腰痛対策ストレッチ(すべり症の場合)

2018年06月05日 セルフケア, ストレッチ

koshigaitai

腰痛の話の中でときどき出てくる言葉に「すべり症」というものがあります。腰がすべる?骨がずれてすべっている?とといろいろ言われていますが、ここではすべり症対策にもまた予防にもよいストレッチをご紹介します。

目次

すべり症ってどういう状態?

すべり症になる原因と、症状がさらに進んだ場合になる脊柱管狭窄症についてご説明します。

弓なりの腰椎がすべるように前に飛び出す

弓なりの腰椎は、普通の状態で前弯している、つまり前に向かって弓のようにカーブしています。この弓なりのカーブに、重力が上から下に向かってかかり続け、加齢とともに負荷が増していけばカーブが徐々に強くなっていくと考えられます。

極端な例を挙げれば、たとえばプラスチック製の定規を上から押さえつけ弓なりにし、さらに押し続けたらどうなるでしょう。最後にはパリンと割れてしまいます。弓なりの反りが強くなっていきその末に割れるということです。

それと同じようなことが人間の体で起こります。腰椎は缶詰の缶が5つ上から並んでいるようなもので、そこにずっと重みがかかっていくと上の缶が前にすべっていきます。飛び出していくイメージでしょうか。

また角度的にいうとまっすぐ上方向に缶が乗っているのではなく、一番下の缶は少し前に傾いています。2番目の缶詰がそこに乗っかり、最後の5つ目の缶で元の位置に戻るという状態です。最後の4つ目の缶と5つ目の缶の間でいうと、4つ目は5つ目に対して、これは物理的に当然、前に向かってすべっていく動きになりやすいのです。

すべり症がさらに進んだものが脊柱管狭窄症

腰椎を5つの缶にたとえて、その缶の中央に穴があいていると考えましょう。その穴には脊髄という神経が通っています。腰椎がすべることによって穴がずれ、脊髄の通り道が狭くなります。このすべり具合が1/4を超えたときに脊柱管狭窄症と診断され、かなりの痛みを伴います。

すべり症の場合のストレッチ

反らないことが鉄則

反りが強くなって引き起こされるすべり症ですから、決して反ってはいけません。丸めるストレッチになります。その前に痛くて反るストレッチができないということもあるでしょうが。無理に反らせると足がしびれることもありますので注意してください。

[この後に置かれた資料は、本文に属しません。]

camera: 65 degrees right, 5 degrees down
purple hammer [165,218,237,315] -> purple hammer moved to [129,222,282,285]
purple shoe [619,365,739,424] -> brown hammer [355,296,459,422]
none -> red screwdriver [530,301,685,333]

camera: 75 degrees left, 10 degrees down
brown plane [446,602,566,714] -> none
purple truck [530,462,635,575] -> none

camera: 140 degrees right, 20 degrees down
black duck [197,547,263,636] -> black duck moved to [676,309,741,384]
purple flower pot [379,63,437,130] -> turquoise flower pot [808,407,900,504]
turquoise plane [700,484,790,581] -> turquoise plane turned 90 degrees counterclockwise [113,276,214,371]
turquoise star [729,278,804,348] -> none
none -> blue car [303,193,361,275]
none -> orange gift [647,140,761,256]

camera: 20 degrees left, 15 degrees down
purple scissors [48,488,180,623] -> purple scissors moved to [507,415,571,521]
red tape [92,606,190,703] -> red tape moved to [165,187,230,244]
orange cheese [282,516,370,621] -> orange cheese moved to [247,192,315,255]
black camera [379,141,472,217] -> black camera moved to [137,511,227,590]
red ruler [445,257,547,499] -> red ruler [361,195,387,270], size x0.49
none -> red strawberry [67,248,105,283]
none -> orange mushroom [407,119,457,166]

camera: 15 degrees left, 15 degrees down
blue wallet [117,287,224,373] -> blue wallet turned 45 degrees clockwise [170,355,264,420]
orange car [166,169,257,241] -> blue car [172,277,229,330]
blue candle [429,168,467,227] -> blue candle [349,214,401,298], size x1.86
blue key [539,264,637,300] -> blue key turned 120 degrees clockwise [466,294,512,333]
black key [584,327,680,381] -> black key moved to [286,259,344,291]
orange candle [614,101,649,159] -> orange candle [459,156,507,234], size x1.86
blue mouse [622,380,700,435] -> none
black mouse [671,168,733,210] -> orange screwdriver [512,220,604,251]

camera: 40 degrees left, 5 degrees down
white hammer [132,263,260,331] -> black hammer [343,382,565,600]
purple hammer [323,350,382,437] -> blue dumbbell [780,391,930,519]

丸めるストレッチはすべり症の方は比較的楽にできるでしょう。反らせることが改善につながるマッケンジー法というのものもありますが、腰痛の症状によっては丸める方がよいこともあるということ。すべり症についてはこの点を頭に留めておいてください。

すべり症へのストレッチの効果は?

ストレッチですべり症が根本から治ることは残念ながらありません。原因が加齢にあり、すべってずれた腰椎を外から無理やり引き戻すことはできないからです。ストレッチを行い痛みが軽減されることはあります。治ったと思いレントゲンを撮ってみても、前と何も変わらない結果だったということはよくあるのです。

ストレッチをする意味は症状を緩和させる、悪化を防ぐことにありますが、その鍵を握るのが筋肉です。筋肉がやわらかければ、脊髄が通る道がたとえ少し狭まっていてもそのクッション性によって少し逃げ場ができます。痛みの症状が緩和されれば治ったと思ってしまいますね。

他には、ストレッチで筋肉を鍛えることによって腰への負担なく正しい姿勢が保ちやすくなり、悪化を防ぐということも考えられます。すべり症に限ったことではありません。重い頭をもち、二本足で歩く人を支える負担を腰だけにかけないために筋肉を強くやわらかくすることは必要なのです。

ストレッチ以外の対策

腰回りの筋肉を鍛える、筋肉をやわらかくするためのストレッチをする以外にも、すべり症によい対策があります。

ひとつは腹筋を鍛えることです。緩んだままの腹筋では、腰椎は前にずるずるとすべっていきがちですが、腹筋が強ければすべりを食い止めることができます。

もうひとつ、コルセットを巻くのも一つの有効なアプローチになります。腹筋の代わりにすべりをせき止められますから。